Especialista do Inca alerta para risco da fumaça das queimadas à saúde
Tipo de câncer mais ligado à exposição à fumaça é o de pulmão
Agência Brasil
O Brasil precisa reduzir a exposição da população à fumaça gerada pelas queimadas para evitar um aumento do número de casos de câncer nas próximas décadas. O alerta é da epidemiologista Ubirani Otero, chefe da Área Técnica Ambiente, Trabalho e Câncer do Instituto Nacional de Câncer (Inca), que define o cenário atual como “muito preocupante”.
A pesquisadora conversou com a Agência Brasil nesta terça-feira (17/09) sobre os efeitos da fumaça na saúde humana.
— Se a gente não prevenir essas questões hoje, a gente corre risco de ter um aumento dos tipos de câncer relacionados ao sistema respiratório em um futuro próximo — diz Ubirani Otero.

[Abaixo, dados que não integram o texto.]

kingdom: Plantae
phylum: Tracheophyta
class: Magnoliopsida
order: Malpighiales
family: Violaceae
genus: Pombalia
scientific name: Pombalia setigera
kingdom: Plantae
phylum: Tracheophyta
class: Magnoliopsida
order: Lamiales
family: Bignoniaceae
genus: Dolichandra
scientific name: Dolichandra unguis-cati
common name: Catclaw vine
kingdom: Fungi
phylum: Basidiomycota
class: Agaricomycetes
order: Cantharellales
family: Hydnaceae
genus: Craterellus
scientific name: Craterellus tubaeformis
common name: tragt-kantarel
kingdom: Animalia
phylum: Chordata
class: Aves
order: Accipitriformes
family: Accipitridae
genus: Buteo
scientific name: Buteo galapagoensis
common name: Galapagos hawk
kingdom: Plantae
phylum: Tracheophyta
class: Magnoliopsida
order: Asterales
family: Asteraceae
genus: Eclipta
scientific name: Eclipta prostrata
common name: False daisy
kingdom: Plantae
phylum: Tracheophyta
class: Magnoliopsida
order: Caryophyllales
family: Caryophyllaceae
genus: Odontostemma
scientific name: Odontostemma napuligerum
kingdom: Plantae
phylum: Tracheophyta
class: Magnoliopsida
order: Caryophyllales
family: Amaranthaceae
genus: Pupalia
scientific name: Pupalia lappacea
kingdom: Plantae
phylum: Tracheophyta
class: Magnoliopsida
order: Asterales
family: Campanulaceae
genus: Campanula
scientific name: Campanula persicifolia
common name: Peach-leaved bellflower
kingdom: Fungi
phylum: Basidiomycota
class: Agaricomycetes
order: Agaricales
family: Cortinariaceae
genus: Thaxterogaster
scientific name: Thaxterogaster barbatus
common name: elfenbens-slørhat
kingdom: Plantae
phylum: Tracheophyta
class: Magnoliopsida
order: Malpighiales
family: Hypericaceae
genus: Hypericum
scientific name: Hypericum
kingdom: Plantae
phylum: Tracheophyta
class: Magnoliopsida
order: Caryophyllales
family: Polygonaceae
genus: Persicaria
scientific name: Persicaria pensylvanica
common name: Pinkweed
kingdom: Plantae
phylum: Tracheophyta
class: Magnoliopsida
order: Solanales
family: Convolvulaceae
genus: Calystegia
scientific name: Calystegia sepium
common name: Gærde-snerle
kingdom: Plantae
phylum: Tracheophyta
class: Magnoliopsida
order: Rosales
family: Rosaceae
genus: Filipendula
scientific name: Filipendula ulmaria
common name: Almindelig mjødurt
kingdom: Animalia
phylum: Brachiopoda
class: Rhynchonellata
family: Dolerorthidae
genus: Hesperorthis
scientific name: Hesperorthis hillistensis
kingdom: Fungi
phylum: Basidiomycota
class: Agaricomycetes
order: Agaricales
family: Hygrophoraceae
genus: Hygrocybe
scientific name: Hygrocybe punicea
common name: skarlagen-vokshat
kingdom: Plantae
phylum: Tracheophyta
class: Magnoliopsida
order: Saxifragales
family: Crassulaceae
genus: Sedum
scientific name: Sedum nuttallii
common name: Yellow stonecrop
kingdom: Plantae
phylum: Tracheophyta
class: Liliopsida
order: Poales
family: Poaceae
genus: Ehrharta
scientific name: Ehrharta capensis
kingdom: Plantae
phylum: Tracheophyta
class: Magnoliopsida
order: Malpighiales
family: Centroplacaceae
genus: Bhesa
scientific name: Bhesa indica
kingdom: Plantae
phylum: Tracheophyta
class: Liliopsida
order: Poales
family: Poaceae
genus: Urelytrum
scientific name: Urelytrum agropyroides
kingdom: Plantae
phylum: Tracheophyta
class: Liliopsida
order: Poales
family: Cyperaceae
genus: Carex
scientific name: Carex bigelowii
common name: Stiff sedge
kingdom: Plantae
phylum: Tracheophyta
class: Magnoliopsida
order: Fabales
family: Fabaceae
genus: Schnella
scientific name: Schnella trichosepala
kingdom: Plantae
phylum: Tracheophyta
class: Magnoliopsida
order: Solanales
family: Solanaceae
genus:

O alerta da especialista aponta o caminho para evitar o surgimento de casos.
— A melhor prevenção contra o câncer é a eliminação da exposição. Se cessar o quanto antes, a gente pode prevenir muitos casos no futuro.
A epidemiologista explica que a fumaça proveniente dos incêndios florestais é formada por inúmeros compostos químicos, o que a tornam cancerígena.
— As queimadas geram muito material particulado. Estamos falando de liberação de monóxido de carbono, solventes, metais pesados, hidrocarbonetos aromáticos, fuligem, uma gama de material que fica suspenso no ar.
Incêndios
O Brasil vivencia um panorama grave de queimadas e incêndios florestais em 2024. De janeiro a agosto, os incêndios atingiram 11,39 milhões de hectares, segundo dados do Monitor do Fogo Mapbiomas, divulgados no último dia 12. De acordo com o levantamento, 5,65 milhões de hectares – área equivalente ao estado da Paraíba – foram consumidos pelo fogo apenas no mês de agosto, o que equivale a 49% do total do ano.Na tarde desta terça-feira, está marcada uma reunião dos chefes dos Três Poderes da República para tratar da questão. O encontro foi proposto pelo presidente Luiz Inácio Lula da Silva, que passou o início da semana em reunião com ministros do governo. Em junho, o governo criou uma sala de situação preventiva para tratar sobre a seca e o combate a incêndios, especialmente no Pantanal e na Amazônia.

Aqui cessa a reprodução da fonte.